The Warriors Could Yet Have an Elite Offense Again

Getty Nemanja Bjelica #8 of the Golden State Warriors is congratulated by Draymond Green #23 after scoring against Los Angeles Lakers during the second half at Staples Center on October 19, 2021 in Los Angeles, California.

While there was of course more to it than just this, one statistic goes quite some way to illustrating what made the championship Golden State Warriors into the offensive powerhouse that they were.

Compare simply the final season of the Mark Jackson era, when the Warriors were good, to the first year of Steve Kerr’s tenure, when they were great. In the 2013/14 season under Jackson, the Warriors were last in the NBA in passes per game, and last by quite some way, almost 100 behind the league-leading San Antonio Spurs. Yet just one season later, under Kerr, they moved all the way up to ninth, a trend which continued the following season, the 73-9 season, when they finished fifth.

Passing for passing’s sake is not a virtue, and the link between the amount of them a team throws and the amount a team wins is not necessarily a causative one. But a way of trying to measure the quality of passes can be found in the adjacent stat, assist points created, a category in which the Warriors ranked first for in every season of their 2014 to 2019 championship run, sometimes by a mile. Given the threats of Steph Curry, Klay Thompson and (at the time) Kevin Durant, it made sense to keep the ball moving, and assist points created speaks to the effect of that.

This philosophical offensive shift has been explored frequently in the years hence, yet it is worth circling back to, given the similar trend seen in this year’s incarnation of the Warriors. Once again, the Warriors are atop the NBA in both of these categories, and the eyes match the numbers.

On offense, the ball is moving around more often and more incisively, despite having much the same team as last season. And although it has not been without its blips – a hot start over the first two months has tapered over the last two, in large part due to a sub-par Curry – the offensive improvement (from 20th in offensive rating last season up to 11th in this one thus far) is apparent.

So if the major pieces of the rotation did not change, what did?

Bjelica, Porter and Iguodala know their roles

A substantial part of the answer lies in the lesser lights of the rotation. Through both addition and subtraction, the Warriors found complimentary pieces more congenial to that pass-heavy style.

The return of the unselfish Andre Iguodala this past offseason has been a big factor. Iggy is an increasingly limited scorer himself, but that does make him both a willing passer and cutter, and his 4.0 assists per game average, his highest in eight years, speaks to how well he fits the system still.

Two other frontcourt additions last summer also took no time to integrate. Nemanja Bjelica has always been a smooth offensive face-up power forward with shooting and dribble-drives, and he too both cuts and hits cutters, averaging 1.7 assists per game on minimal touches. And while Porter’s play all over the court has been good (and truly tremendous value), his 1.6 assists per game speak to his shrewd decision-making and ability to see the court, a good number in limited minutes for a man who barely dribbles, and an asset that forms a nice tandem with his 40% three-point shooting.

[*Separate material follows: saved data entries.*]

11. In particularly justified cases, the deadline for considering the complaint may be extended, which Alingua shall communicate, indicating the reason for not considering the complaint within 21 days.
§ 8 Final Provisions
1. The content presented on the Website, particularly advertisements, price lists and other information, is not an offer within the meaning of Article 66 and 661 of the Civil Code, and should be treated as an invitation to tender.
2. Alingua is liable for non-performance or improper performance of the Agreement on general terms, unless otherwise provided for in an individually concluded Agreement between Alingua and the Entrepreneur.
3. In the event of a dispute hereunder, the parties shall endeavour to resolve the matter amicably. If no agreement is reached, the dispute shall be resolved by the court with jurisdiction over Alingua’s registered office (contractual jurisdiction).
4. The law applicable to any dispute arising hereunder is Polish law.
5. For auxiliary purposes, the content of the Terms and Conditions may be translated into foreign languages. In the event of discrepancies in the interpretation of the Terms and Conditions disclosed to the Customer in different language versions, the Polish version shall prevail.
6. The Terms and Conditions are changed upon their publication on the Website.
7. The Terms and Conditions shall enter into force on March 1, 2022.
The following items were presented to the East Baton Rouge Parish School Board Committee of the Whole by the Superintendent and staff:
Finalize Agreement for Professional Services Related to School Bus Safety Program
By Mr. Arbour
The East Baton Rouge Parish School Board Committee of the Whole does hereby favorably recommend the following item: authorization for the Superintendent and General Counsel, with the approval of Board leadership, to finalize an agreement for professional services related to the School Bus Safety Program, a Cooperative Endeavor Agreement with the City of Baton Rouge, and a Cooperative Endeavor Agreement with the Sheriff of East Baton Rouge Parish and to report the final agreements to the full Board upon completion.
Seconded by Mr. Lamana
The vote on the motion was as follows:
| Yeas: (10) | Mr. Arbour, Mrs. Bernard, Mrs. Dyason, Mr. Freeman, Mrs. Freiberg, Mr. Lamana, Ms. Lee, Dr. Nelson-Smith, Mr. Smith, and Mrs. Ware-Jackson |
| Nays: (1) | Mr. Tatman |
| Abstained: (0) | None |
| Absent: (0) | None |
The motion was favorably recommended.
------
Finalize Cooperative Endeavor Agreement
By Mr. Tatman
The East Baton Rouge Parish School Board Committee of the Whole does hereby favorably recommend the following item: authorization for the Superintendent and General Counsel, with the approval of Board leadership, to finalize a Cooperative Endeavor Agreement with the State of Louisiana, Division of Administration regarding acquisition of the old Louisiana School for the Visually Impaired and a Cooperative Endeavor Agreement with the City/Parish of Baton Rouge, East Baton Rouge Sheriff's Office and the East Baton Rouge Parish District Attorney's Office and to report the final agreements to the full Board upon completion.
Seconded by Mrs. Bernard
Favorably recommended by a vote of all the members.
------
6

And somehow, all three only cost the minimum salary.

The Pieces Fit Better This Year

If those basic assist per game numbers do not wow, look at how often the ball moves during Golden State games – if anything, sometimes they overpass – and then compare it to last year. Notable by their absence this season are Kent Bazemore and Kelly Oubre, neither of whom consistently contributed on a Warriors team that lacked for depth all season.

In particular, both of those players, in addition to being inconsistent as scorers and shooters, had a knack for play-breaking and making questionable decisions that would disrupt the flow of the offence. While both are decent players, then, perhaps they were not the right choices in an offensive unit that seems to function much better without them, as is backed up by the stats.

In a season in which Klay has only just returned, James Wiseman has not played at all and Steph Curry has seen his production go backwards, the Warriors have nevertheless improved offensively. And the cohesion and IQ offered by this trio goes as far towards that as does the improvements of Jordan Poole.

The rookie does his bit, too. Passing, they say, is infectious, and if everyone else is doing it, you would be a fool not to. Currently growing up in that environment, impressive rookie Jonathan Kuminga is showing some passing chops, too.

The Warriors have notably been more impressive defensively this season, where they rank first in the league, than offensively. But the scoring end has improved because the personnel have improved, and the team are re-engaging with the principle that turned them into such a great team at their peak. Even before Klay returned to action, they had made themselves the bookie’s favourites in the West, and now with him as well, they could soon become an elite offensive unit again, at just the right time.